Content starts

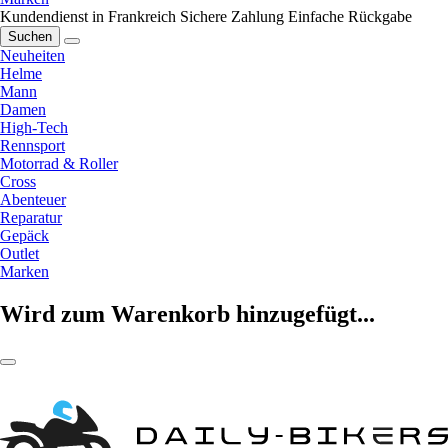
Kundendienst in Frankreich
Sichere Zahlung
Einfache Rückgabe
Suchen
Neuheiten
Helme
Mann
Damen
High-Tech
Rennsport
Motorrad & Roller
Cross
Abenteuer
Reparatur
Gepäck
Outlet
Marken
Wird zum Warenkorb hinzugefügt...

Content ends

#### Work required
Convert the lines of the records into a Markdown table with two columns, No. and Entry, giving each line its own numbered row and skipping blank lines. Leave the pictures out of the table.

#### Written answer
| No. | Entry |
|---|---|
| 1 | Kundendienst in Frankreich |
| 2 | Sichere Zahlung |
| 3 | Einfache Rückgabe |
| 4 | Suchen |
| 5 | Neuheiten |
| 6 | Helme |
| 7 | Mann |
| 8 | Damen |
| 9 | High-Tech |
| 10 | Rennsport |
| 11 | Motorrad & Roller |
| 12 | Cross |
| 13 | Abenteuer |
| 14 | Reparatur |
| 15 | Gepäck |
| 16 | Outlet |
| 17 | Marken |
| 18 | Wird zum Warenkorb hinzugefügt... |